In the past, psychiatric drugs often were linked to weight gain, impotency, hair loss and cancer, she says. “If you took Thorazine in the old days, the voices would go away, but you’d wind up 30 pounds heavier with a case of diabetes.” Today the side effects are much fewer and the impact much more rapid.
St. Joseph’s 22-bed care unit for psychiatric patients ages 55 years or older opened in December 2018, and is one of only four in the metro area, Miller says. The $1.6 million unit, located on the 5th floor of the Patient Towers at 1000 Carondelet Drive, typically has 16 to 17 patients at a time who stay for one or two weeks. The staff includes psychiatrists, internal medicine physicians, psychiatric nurses, social workers and physical therapists.
During their stay, the patients take part in individual and group talk therapy.
“We talk about how to have fun and what’s appropriate recreation. Some people never drank before, and now they’ve started to drink a little too much,” Miller says. “And some have become dependent on sleeping medication from other doctors.” It’s important to find social activities and be able to reach out to others and not keep feelings bottled up, she adds.
Miller says talk therapy can help people avoid the need for psychiatric drugs, “but that’s more of an outpatient approach.” Administering the proper dose of pharmaceuticals is tricky, however, because older adults may process drugs differently or take longer to respond. “You want folks trained in this,” she emphasizes. What’s not different among seniors, according to Miller, is the percentage of people who will have significant mental health issues in their lifetime—about one in ten, or perhaps one in eight.

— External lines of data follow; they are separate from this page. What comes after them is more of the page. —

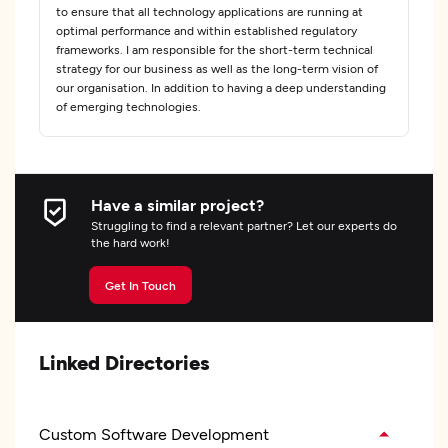
to ensure that all technology applications are running at
optimal performance and within established regulatory
frameworks. I am responsible for the short-term technical
strategy for our business as well as the long-term vision of
our organisation. In addition to having a deep understanding
of emerging technologies.
Have a similar project?
Struggling to find a relevant partner? Let our experts do
the hard work!
Get In Touch
Linked Directories
Custom Software Development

Still, the senior years are when issues often arise after patients suffer the loss of a spouse, friends, independence and physical health. “You can become extremely depressed and you don’t see any way out of that,” Miller says. Seniors with chronic pain also are at high risk for mental health issues, especially suicidal thoughts. She notes that men over the age of 40 have the highest suicide rate.
“Chronic pain is very frustrating. It wears you down,” says Miller, who says these patients are referred to a pain clinic.
Occasionally a delirious emergency room patient requires neither pain nor psychiatric medication. “Someone with a severe urinary tract infection, and this is common in women, looks just like a person who’s psychotic because of all the toxins in their body. You give them antibiotics, and within 12 hours they’re back to their normal self,” Miller says.
To avoid a visit to the Senior Behavioral Health Unit, concentrate on good habits such as exercise, nutrition, staying social and wearing glasses and hearing aids, if prescribed. But realize that genetics, including a family history of dementia, is also a main factor.
“Take care of yourself, but [realize] you’ll have little dribs and drabs of dementia by the time you’re 90 or 95,” Miller says. “This is a disease. It’s no different than hypertension or diabetes.”